Please output every line of the material as it stands, without the pictures.

▶ THE DATA:
◇ ◇ ◇ ◇ ◇ ◇ ◇
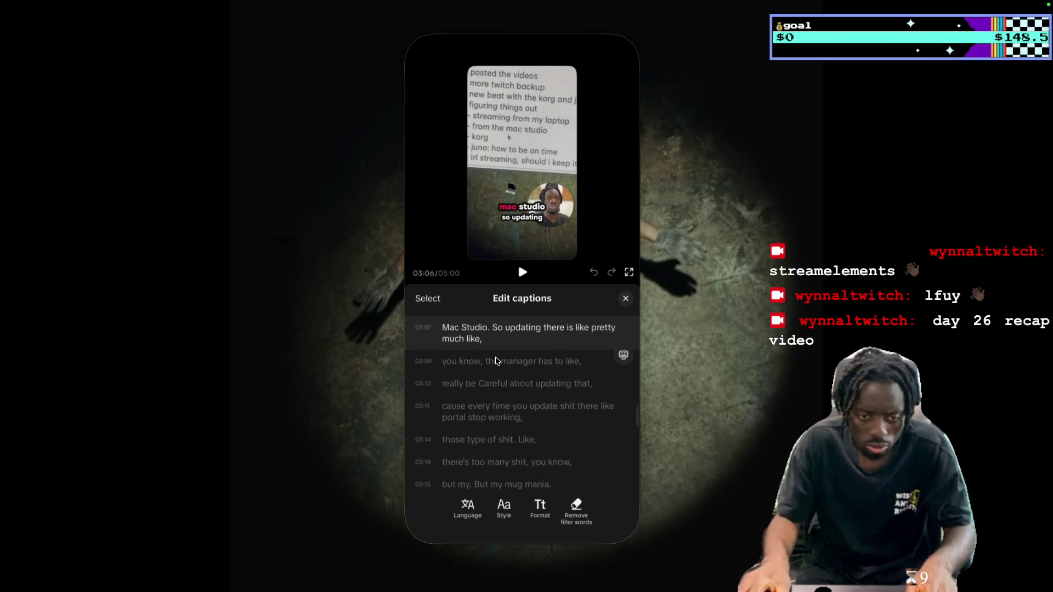
scroll(497, 362, "up", 2)
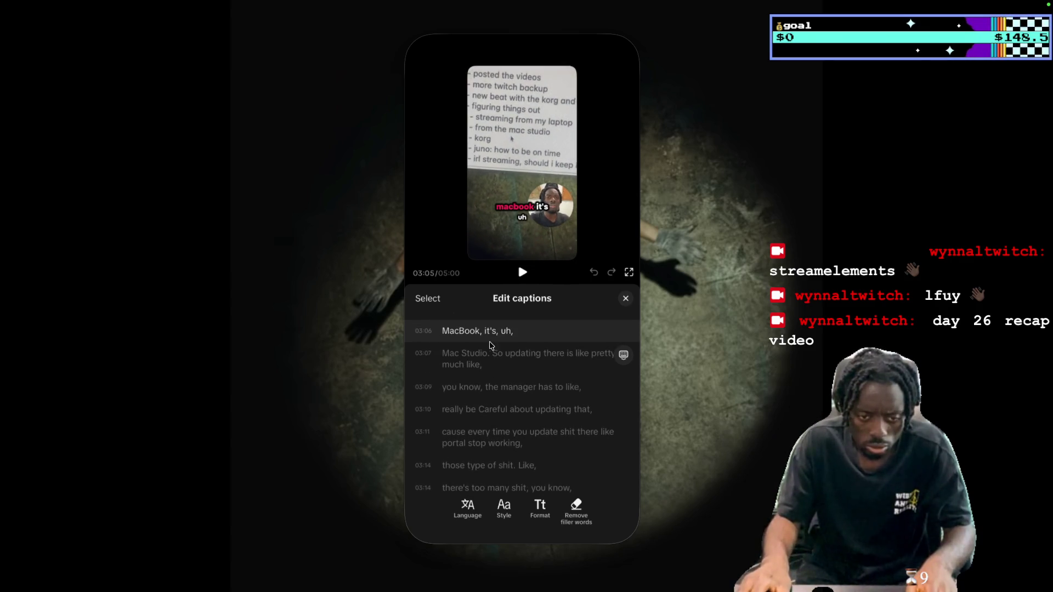
type("-")
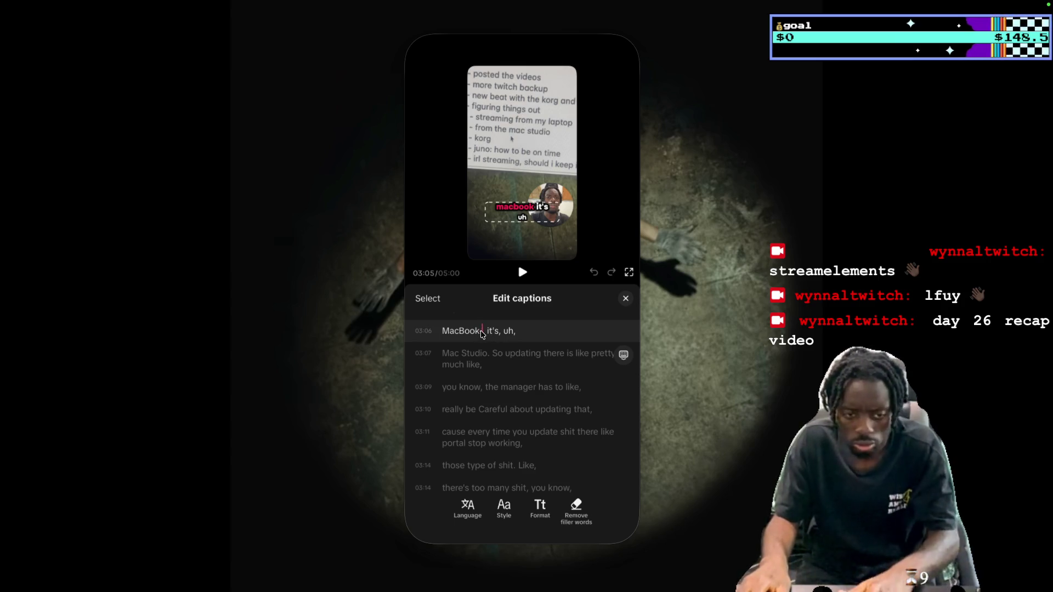
scroll(505, 375, "down", 1)
left_click(505, 374)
◇ ◇ ◇ ◇ ◇ ◇ ◇
▶ RESULT OF THIS TASK:
scroll(497, 362, "up", 2)
type("-")
scroll(505, 375, "down", 1)
left_click(505, 374)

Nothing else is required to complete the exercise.